2019 yılının nisan ayında ilk kez fotoğraflanmış uzayın villain'ı.* görüntülenen kara deliğin adı m87 olup bizden yaklaşık 54 milyon ışık yılı uzaklıktadır. yani 54 milyon yıl önceki haline baktığımızı bilmek bile uzayın ne derece beyin yakan bir yer olduğunu bize gösteriyor. samanyolu galaksisin merkezindeki Sagittarius A* kara deliğinden farklı olarak m87 aktif bir kara deliktir. milyonlarca ışık yılı mesafesine kadar uzanan jet dalgası, bize onun 54 milyon yıl önce bir yıldızı afiyetle yediğini gösteriyor.
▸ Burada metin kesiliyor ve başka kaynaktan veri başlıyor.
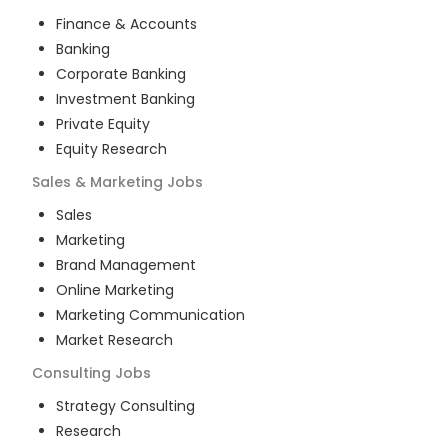
Finance & Accounts
Banking
Corporate Banking
Investment Banking
Private Equity
Equity Research
Sales & Marketing
Jobs
Sales
Marketing
Brand Management
Online Marketing
Marketing Communication
Market Research
Consulting
Jobs
Strategy Consulting
Research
fotoğrafın bulanık olmasının nedeni dünyanın birçok yerindeki EHT adı verilen teleskopların, vlbi adı verilen bir algoritma ile birlikte aynı anda tek bir noktaya odaklanması ile oluşturulmuştur. aslında bildiğimiz tarzda bir fotoğraf olmaktan çok verilerin işlenmesi ile ortaya çıkmıştır. öylesine uzak bir cismin fotoğrafını çekmek için dünya büyüklüğünde bir teleskopa ihtiyacınız olacağı için dünyanın birçok yerindeki teleskopun eş zamanlı çalışmasıyla bu amaca ulaşılmaya çalışılmıştır.
Duyduğum kadarıyla, Samanyolu Galaksimizin merkezindeki kara deliğin fotoğrafının çekilme çalışması hala sürüyormuş. Fotoğraf ilk yayınlanma haberi geldiğinde merakla araştırmıştım ama bir yanım Stephen Hawking için üzüldü. Keşke biraz daha yaşasaydı da, hayatını adadığı, fizik dünyasına sayısız katkılar yapmasına vesile olan bu cismin şu anına bakabilseydi.